As biofunctional molecules, peptides and proteins are used ubiquitously as essential reagents in basic life science research. More importantly, many bioactive peptides and proteins also have direct therapeutic value. In fact, peptide- and protein-based biologics are a mainstay therapeutic modality of modern day pharmaceutical industry, and about 40% of all experimental drugs currently under the various stages of clinical development are peptides and proteins, or their bioconjugates. Therefore, methods that allow for efficient synthesis of these biomolecules not only can provide important enabling technologies for basic biomedical research, but also for drug discovery.
Traditionally, solid phase peptide synthesis (SPPS) is the method of choice for preparing small to medium-sized peptides. Since its discovery, SPPS has been a choice of use in the synthesis of countless peptides. As an advantage to the chemical synthesis, peptides synthesized by SPPS may contain any kinds of structural units, such as D-amino acids and other non-natural amino acids, and/or have some unusual architectures. However, for practical reasons, it is technically very challenging to use SPPS for synthesizing very large peptides or proteins. Recombinant DNA technology is the classic method for protein production. However, this technology suffers from several limitations, such as inability to produce unnatural or post-translationally modified proteins, difficulty in expressing multi-domain proteins or proteins that are toxic to the host cell, and problems of product heterogeneity due to uncontrolled processing of nascent polypeptide chains.
A significant advance in chemical biology for the past two decades has been the development of chemoselective peptide ligation methods for protein synthesis. With these advance methods, one can use peptides and protein domains produced by SPPS and recombinant DNA technology as building blocks for the construction of large, complex protein molecules, therefore overcoming the limitations of existing technologies. As a common feature, almost all the currently available ligation chemistry is characterized by a typical two-step reaction scheme: a prior capture step to bring together the reacting C- and N-termini of two peptide components, followed by an intra-molecular reaction for peptide bond formation.
For many of these ligation methods, the capture reaction usually involves a side-chain functional group on the N-terminal amino acid of the second peptide component. For instance, the unique soft nucleophilicity of the thiol group has been exploited as the capture device in the development of the thioester-cysteine ligation method (also known as native chemical ligation) whereby the capture step is a transthioesterification reaction between a C-terminal thioester of the first peptide and the N-terminal cysteine (Cys) thiol group of the second peptide. This ligation method has also been extended to non-Cys residues through introducing a temporary thiol group onto their side chains. Similarly, the thioacid capture ligation method is so-named because a super-nucleophilic C-terminal thioacid of the first peptide can be captured very efficiently by the Npys-activated thiol of the N-terminal Cys residue of the second peptide. The 1,2-aminoethanethiol of N-terminal Cys and 1,2-aminoethanol moiety of an N-terminal Ser/Thr residue have also been used to develop the so-called aldehyde capture ligation methods. In fact, the glycoaldehyde ester-mediated ligation is the earliest peptide ligation method developed, in which a highly selective thiazolidine/oxazolidine formation reaction serves as the capture reaction which is followed by an S- or O-to-N acyl transfer step to form a pseudoproline residue at the ligation site.

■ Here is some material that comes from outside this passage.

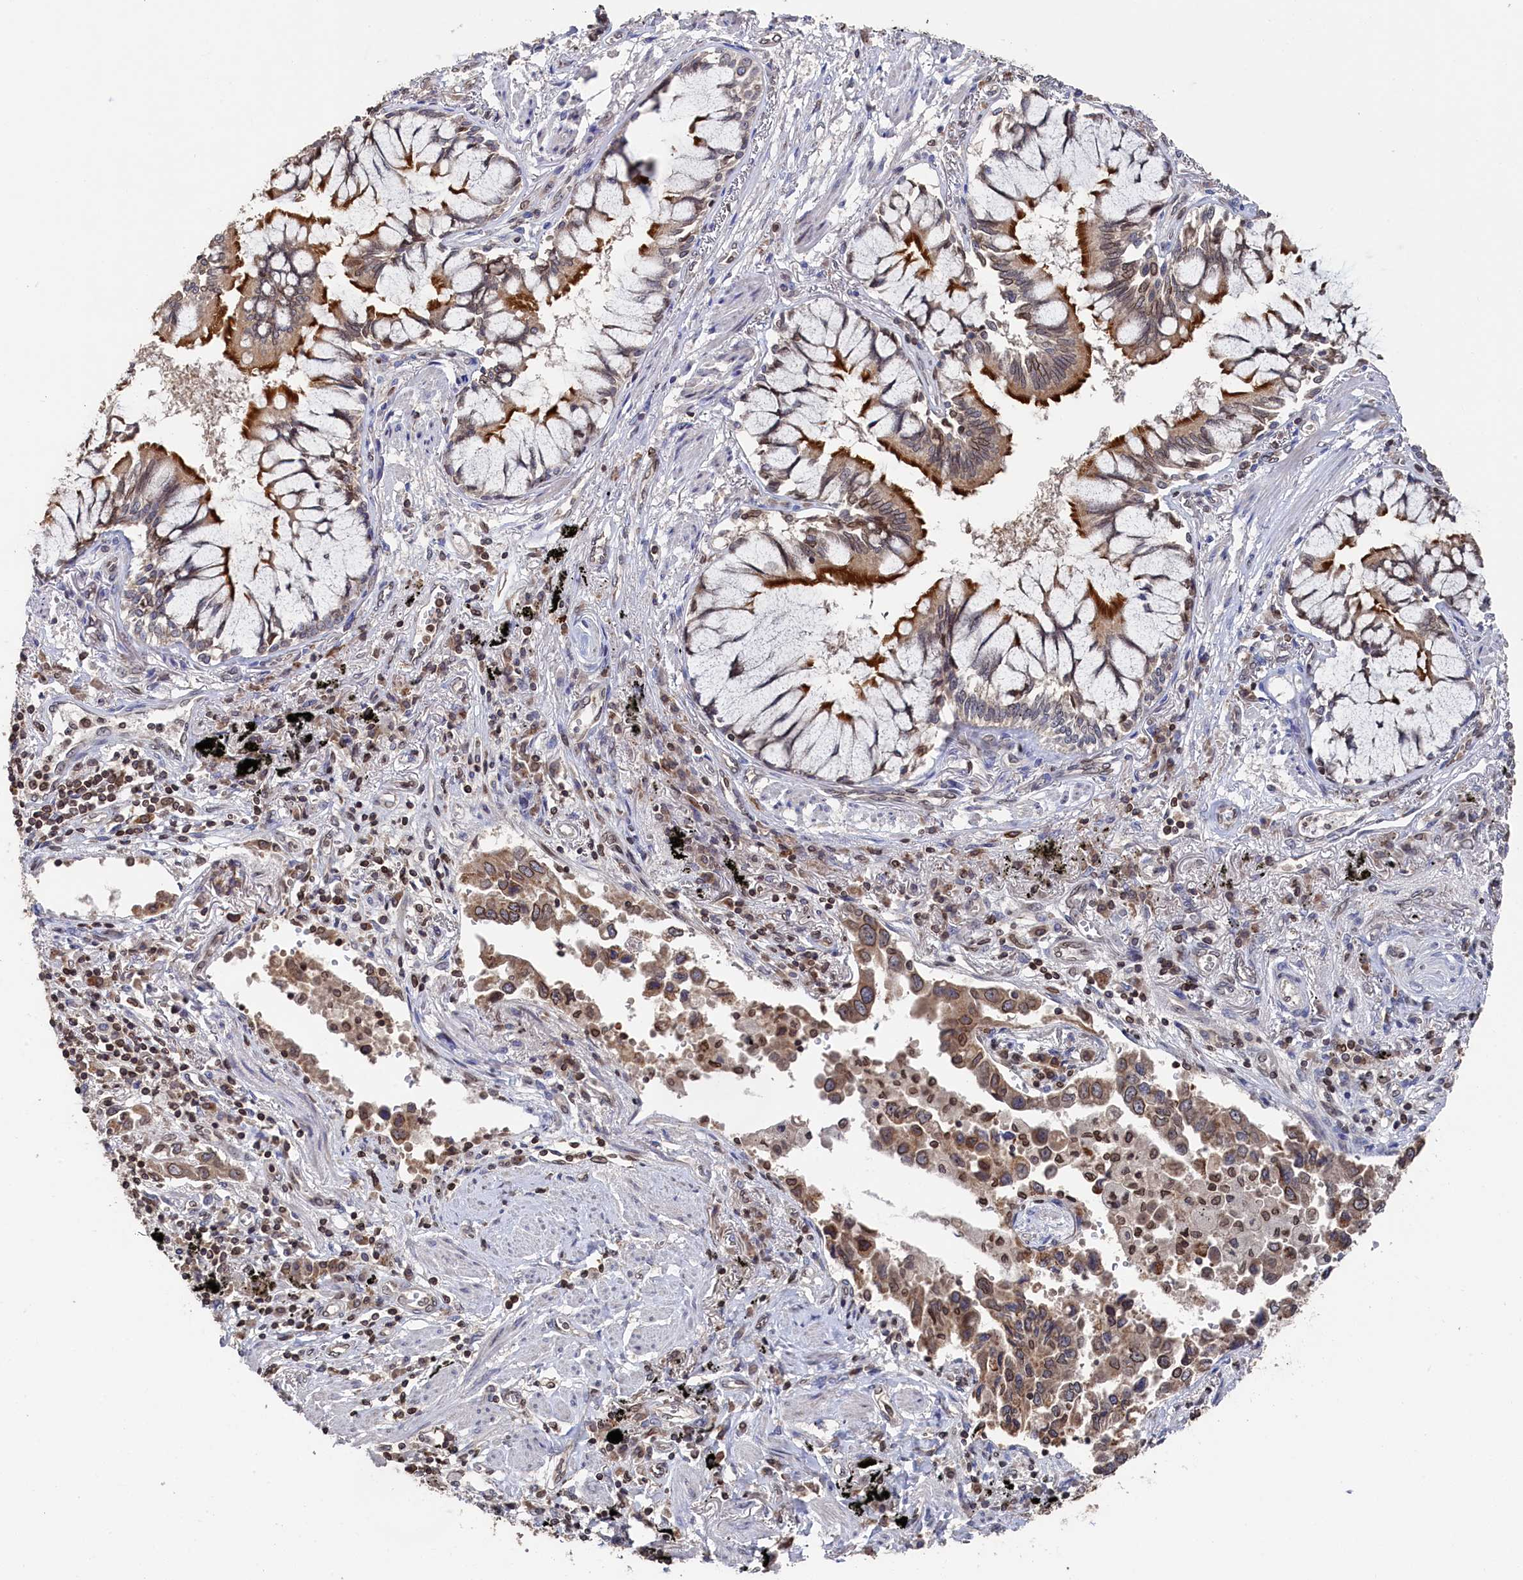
{"staining": {"intensity": "moderate", "quantity": ">75%", "location": "cytoplasmic/membranous,nuclear"}, "tissue": "lung cancer", "cell_type": "Tumor cells", "image_type": "cancer", "snomed": [{"axis": "morphology", "description": "Adenocarcinoma, NOS"}, {"axis": "topography", "description": "Lung"}], "caption": "About >75% of tumor cells in human lung adenocarcinoma demonstrate moderate cytoplasmic/membranous and nuclear protein positivity as visualized by brown immunohistochemical staining.", "gene": "ANKEF1", "patient": {"sex": "male", "age": 67}}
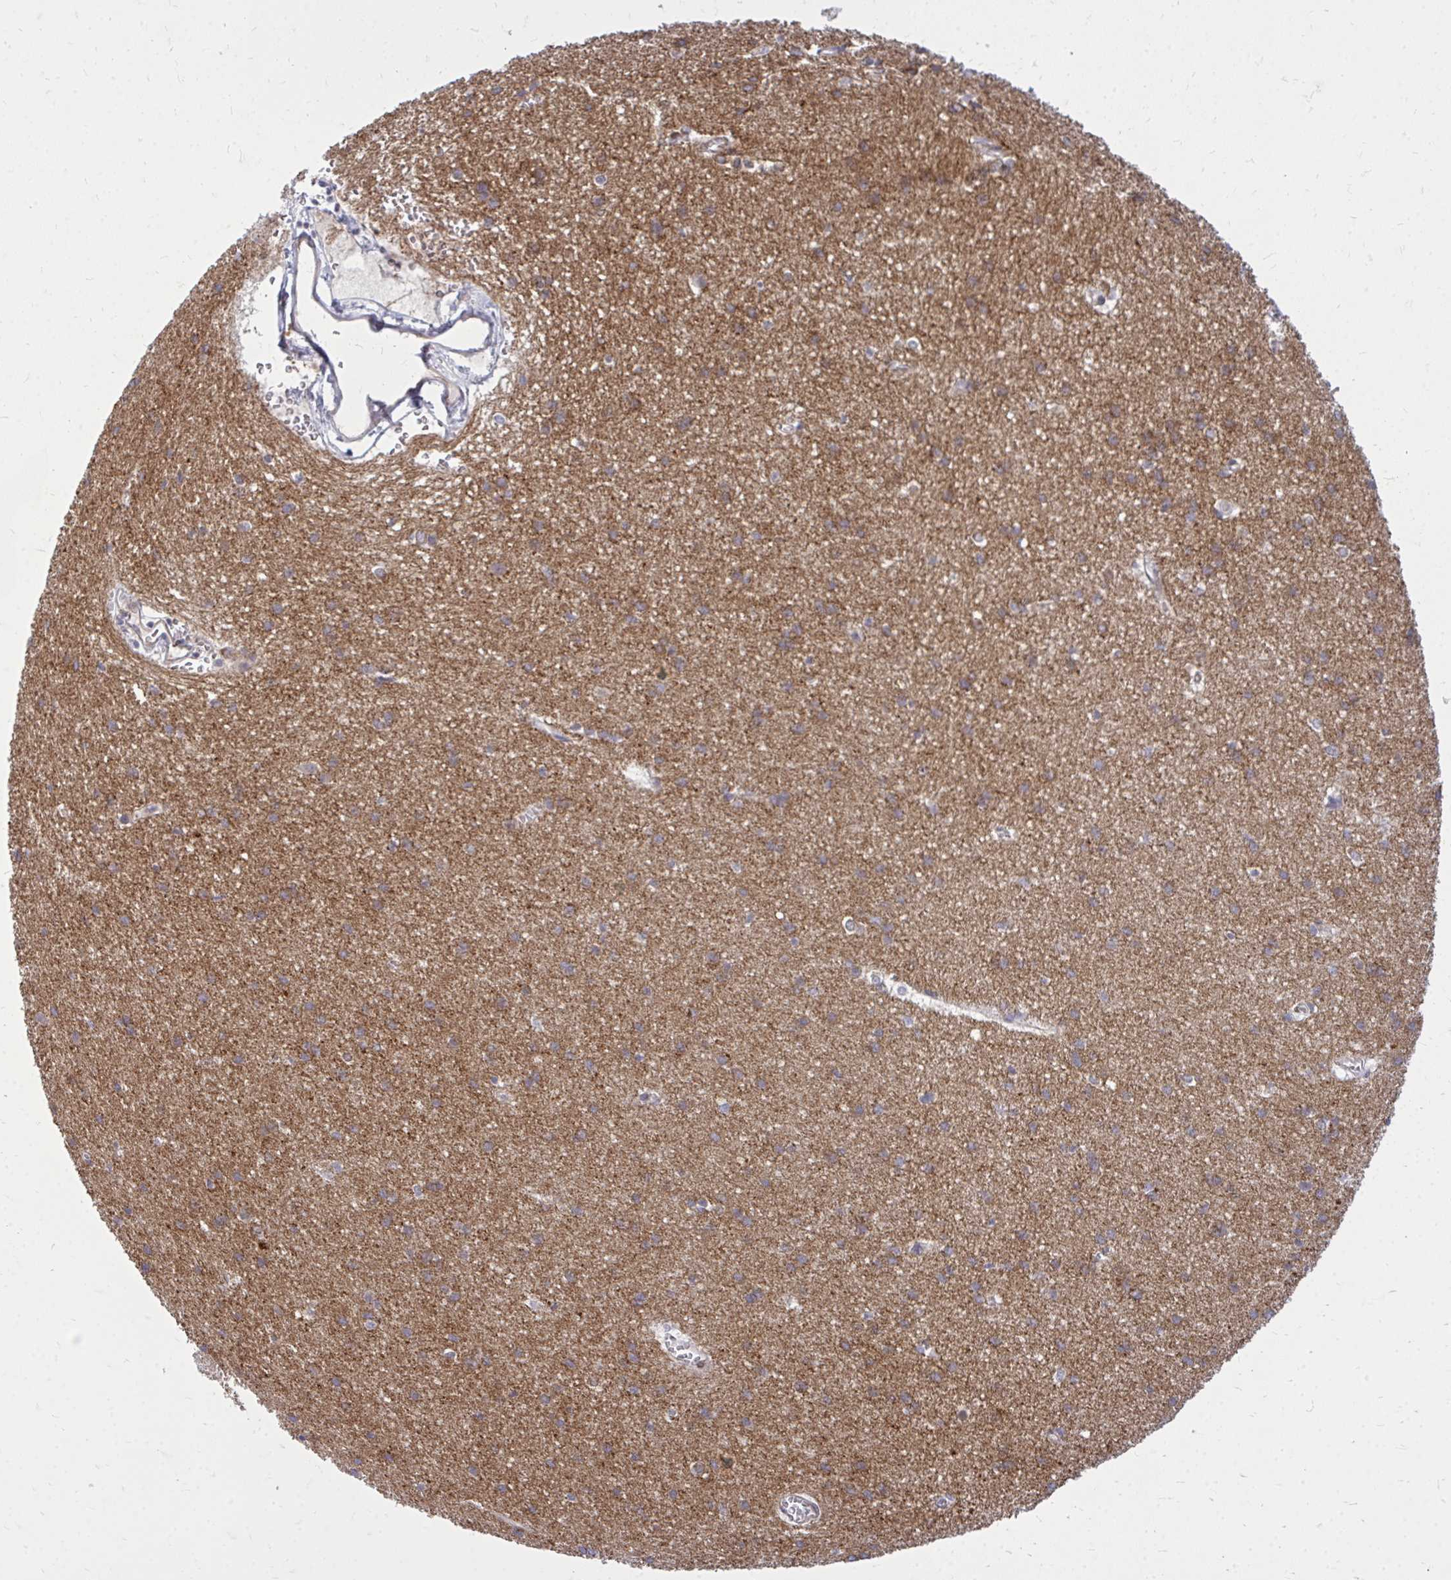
{"staining": {"intensity": "negative", "quantity": "none", "location": "none"}, "tissue": "cerebral cortex", "cell_type": "Endothelial cells", "image_type": "normal", "snomed": [{"axis": "morphology", "description": "Normal tissue, NOS"}, {"axis": "topography", "description": "Cerebral cortex"}], "caption": "This is an immunohistochemistry (IHC) histopathology image of normal cerebral cortex. There is no staining in endothelial cells.", "gene": "ACSL5", "patient": {"sex": "male", "age": 37}}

Recently, a C-terminal salicylaldehyde ester is used to replace the glycoaldehyde ester to give a highly efficient ligation reaction after which the salicylaldehyde moiety can be readily removed in an acidolysis reaction to generate native Ser or Thr at the ligation junction. This development is significant in that it is one of the rare methods that does not depend on a thiol group for the ligation reaction and that Ser or Thr is much more abundant than Cys in natural proteins. Other ligation methods that do not depend on a sidechain thiol or any sidechain functionality include the Staudinger ligation and the decarboxylative condensation method. However, these two methods have limited practical utility because of the low efficiency of the ligation reaction.
As seen from above, so far all the existing methods require a side-chain functional group on the N-terminal aminoacid residue of the second peptide to mediate the ligation reaction, which limits the application scope of these methods.